I have been so achy and tired the past three days – so much so that I am thankful I do not have a job to report to because I truly would have just called in sick. I’m not sick, I just hurt everywhere and I’m so-so-so tired. I do not have an autoimmune disease but days like these halp me empathize with those who do (oh, and my thyroid is fine – I have it checked annually because of these episodes of pain and weariness).
January was a good month: I got up early to pray 5 days out of 7 every week.
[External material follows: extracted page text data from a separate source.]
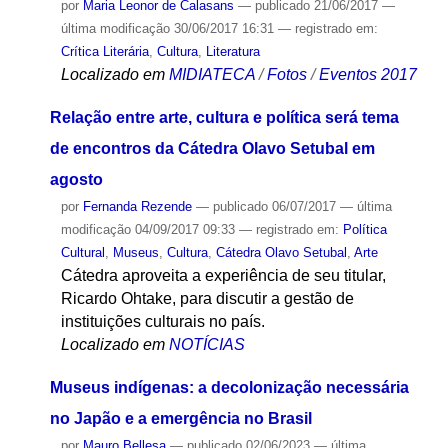
por
Maria Leonor de Calasans
—
publicado
21/06/2017
—
última modificação
30/06/2017 16:31
— registrado em:
Crítica Literária
,
Cultura
,
Literatura
Localizado em
MIDIATECA
/
Fotos
/
Eventos 2017
Relação entre arte, cultura e política será tema
de encontros da Cátedra Olavo Setubal em
agosto
por
Fernanda Rezende
—
publicado
06/07/2017
—
última
modificação
04/09/2017 09:33
— registrado em:
Política
Cultural
,
Museus
,
Cultura
,
Cátedra Olavo Setubal
,
Arte
Cátedra aproveita a experiência de seu titular,
Ricardo Ohtake, para discutir a gestão de
instituições culturais no país.
Localizado em
NOTÍCIAS
Museus indígenas: a decolonização necessária
no Japão e a emergência no Brasil
por
Mauro Bellesa
—
publicado
02/06/2023
—
última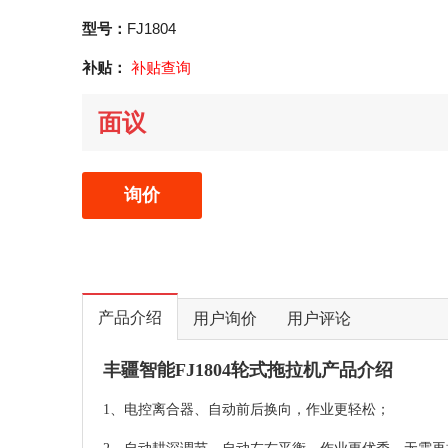
型号：
FJ1804
补贴：
补贴查询
面议
询价
产品介绍
用户询价
用户评论
丰疆智能FJ1804轮式拖拉机产品介绍
1、电控离合器、自动前后换向，作业更轻松；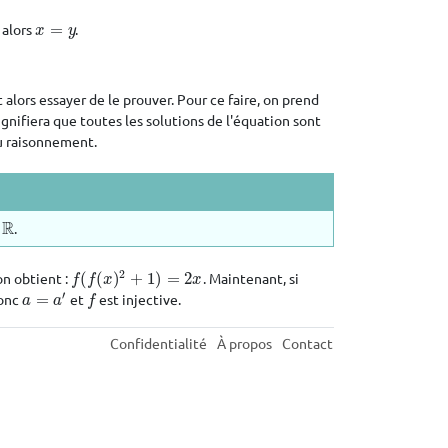
, alors
=
.
x
=
y
x
y
 alors essayer de le prouver. Pour ce faire, on prend
 signifiera que toutes les solutions de l'équation sont
 du raisonnement.
R
.
2
 on obtient :
(
(
)
+
1
)
=
2
. Maintenant, si
f
(
f
(
x
)
2
+
1
)
=
2
x
f
f
x
x
′
Donc
=
et
est injective.
a
=
a
′
f
a
a
f
Confidentialité
À propos
Contact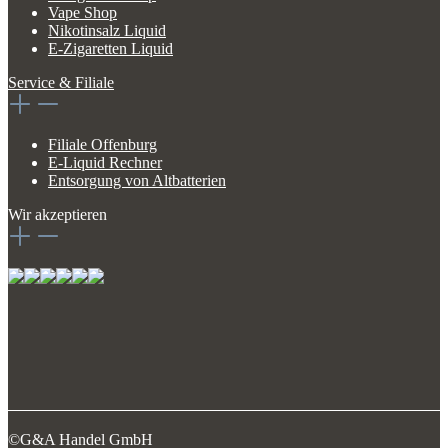
Vape Shop
Nikotinsalz Liquid
E-Zigaretten Liquid
Service & Filiale
Filiale Offenburg
E-Liquid Rechner
Entsorgung von Altbatterien
Wir akzeptieren
©G&A Handel GmbH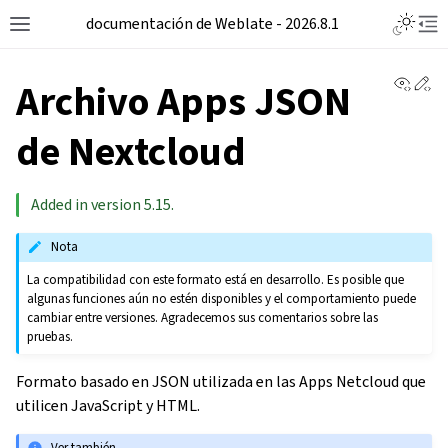
documentación de Weblate - 2026.8.1
View 
Ed
Archivo Apps JSON
de Nextcloud
Added in version 5.15.
Nota
La compatibilidad con este formato está en desarrollo. Es posible que
algunas funciones aún no estén disponibles y el comportamiento puede
cambiar entre versiones. Agradecemos sus comentarios sobre las
pruebas.
Formato basado en JSON utilizada en las Apps Netcloud que
utilicen JavaScript y HTML.
Ver también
I spent 30-90 minutes each time communing with my God, telling Him/Her about my people, seeking wisdom, direction, inspiration, and praying for peace – not just my peace, but political peace, peace in this broken world, and peace in the hearts of family, friends, and strangers.
I accomplished quite a bit of decluttering throughout January. I started rereading a favorite saga (The Circle of Ceridwen by Octavia Randolph). I pruned the grapevine but forced myself to do no other gardening as February is often the coldest part of winter for us here.
And then.. Sunday morning. I slept until almost noon. I dragged all day.
I wasn’t much better Monday, except I managed to get out and buy necessary groceries and pay bills. I also managed to drop my debit card in the local grocery store – I didn’t notice until I was a a parking lot away at the liquor store. UGH. I had to hoof it back to the store and check at the Customer Service desk where, thankfully, my card was waiting for me. And hoof it back to the liquor store because I’m not driving across the parking lot when I can walk.
Last night, I fell into the easy chair and zoned into the television to finish a Norwegian series on Netflix (Ragnarok, a modern tale about a modern Thor, dubbed in English).
This morning, I got up early – and sank into the same easy chair only to fall asleep praying.
I felt so guilty. I’ve let God down. I haven’t powered through with my early morning prayer routine. I could not keep the vigil with Jesus (which is the argument the Church uses to make us feel guilty about our prayer practices – trust me, I “came of age” in one of those churches – hence the guilt).
Later, sipping coffee and scrolling Facebook (even though I told myself I was taking a break from social media), I stumbled across this meme.
Tell me that didn’t accidentally happen.
Thank you, Abba.
That’s exactly what I was going to tell you…..
You didn’t let God down, he’s taking care of YOUR needs that you are probably not even aware of because you are concerned for others.